El accidente ocurrido el lunes 23 de octubre a la altura de la avenida Martín Sossa, frente al templo de oraciones Hosanna de la ciudad capital, ha causado un profundo dolor en todo el pueblo panameño, todavía bajo los efectos del espanto y la impotencia. Nada de lo que podamos decir desde esta tribuna servirá de consuelo a los deudos de los fallecidos, tan solo nos resignamos a elevar una plegaria al Altísimo, encender una vela y colocar una flor en nombre de los dieciocho panameños martirizados.
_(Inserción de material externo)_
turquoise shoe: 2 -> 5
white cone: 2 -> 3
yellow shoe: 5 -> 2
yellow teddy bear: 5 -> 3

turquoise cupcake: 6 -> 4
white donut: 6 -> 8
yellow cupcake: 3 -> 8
No creemos que este problema sea responsabilidad exclusiva de un conductor irresponsable, saturado de infracciones; más bien es el reflejo de un país donde se ha confundido la economía de mercado con el desorden, la anarquía, sumado todo esto a la debilidad de un sistema judicial y la impunidad de quienes han transgredido las disposiciones legales, en una sola frase: "el juega vivo".
Todavía sacudido por las horrendas escenas del autobús incendiado y los restos carbonizados, me pregunto si los códigos establecen la existencia de vías de escape en los vehículos como el accidentado, si estos detalles son contemplados por quienes facilitan los recursos para adquirir las unidades y si los transportistas tienen la menor idea de que conducir un vehículo de pasajeros conlleva paralelamente un responsabilidad con la seguridad de los usuarios y los peatones. Lo de ayer nos hizo pensar en una trampa de muerte rodante, ávida por truncar preciosas vidas.
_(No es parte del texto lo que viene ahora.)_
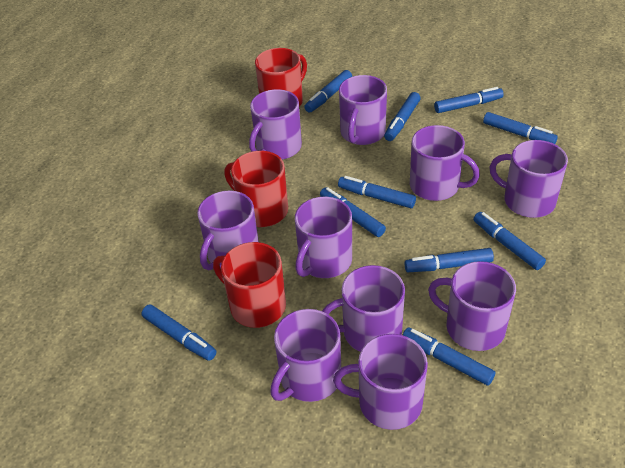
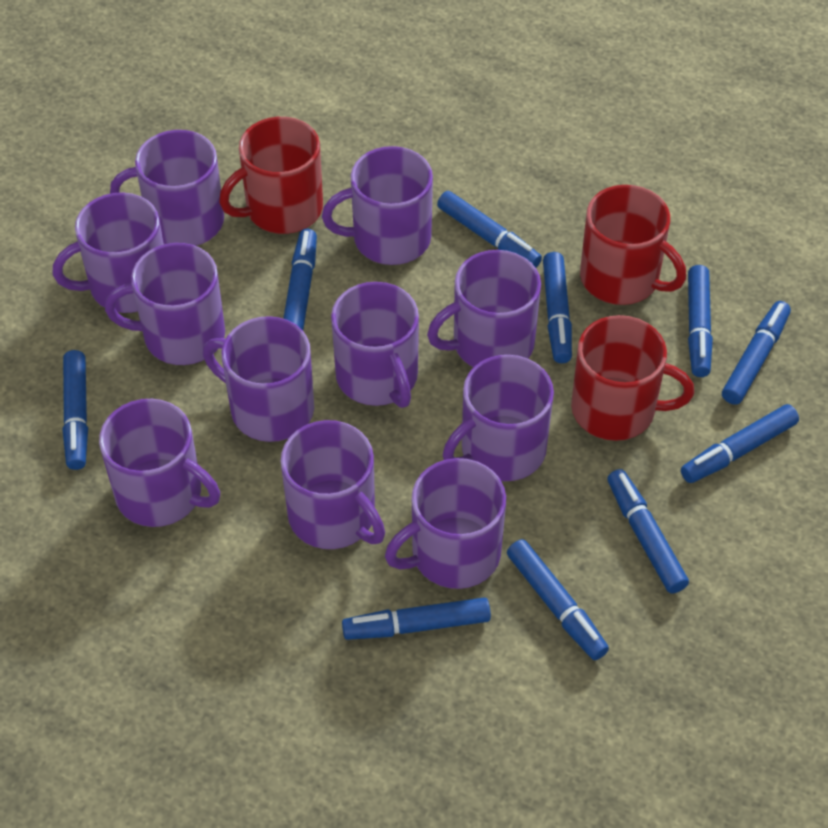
purple mug: 10 -> 11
Tal vez, dirigir la investigación exclusivamente hacia los conductores, con su rosario de infracciones, no sea la ruta más adecuada para encontrar la solución a este quebradero de cabezas; lo medular es la firme e inmediata aplicación de la ley, sin excepciones, sin muestras de debilidad ni de intereses.
Es extraño y hasta ofensivo que unidades rechazadas en cualquier país del continente ingresen a Panamá con facilidades y hasta, quién sabe, exoneraciones, con la aprobación de las autoridades que han concedido hasta financiamiento. El espeluznante hecho ocurrido el día lunes nos ha hecho comprender que la situación se ha desbordado y no hay quién se yerga en defensor de los usuarios este sistema de transporte, es decir, más del 90 por ciento de la población.
Los panameños hemos demostrado ser unas excelentes personas, sin malicia, vencidos a veces por el exceso de confianza. Pero esto no quiere decir que somos tontos o un pueblo de mansos borregos. Sin alentar ni predecir situaciones de violencia, pedimos un alto a los desenfrenos, a la falta de respeto, al abuso de confianza.
Debe realizarse una meticulosa indagación para hacer justicia a estos mártires del transporte colectivo para que no se conviertan en meras cifras estadísticas, en números anuales de accidentes hechos públicos al finalizar el año. Ojala las investigaciones determinen quiénes son los responsables, de este y de otros eventos trágicos y se apliquen los castigos ejemplarizantes, porque no quisiéramos ver a nuestro país tomando la ley en sus manos.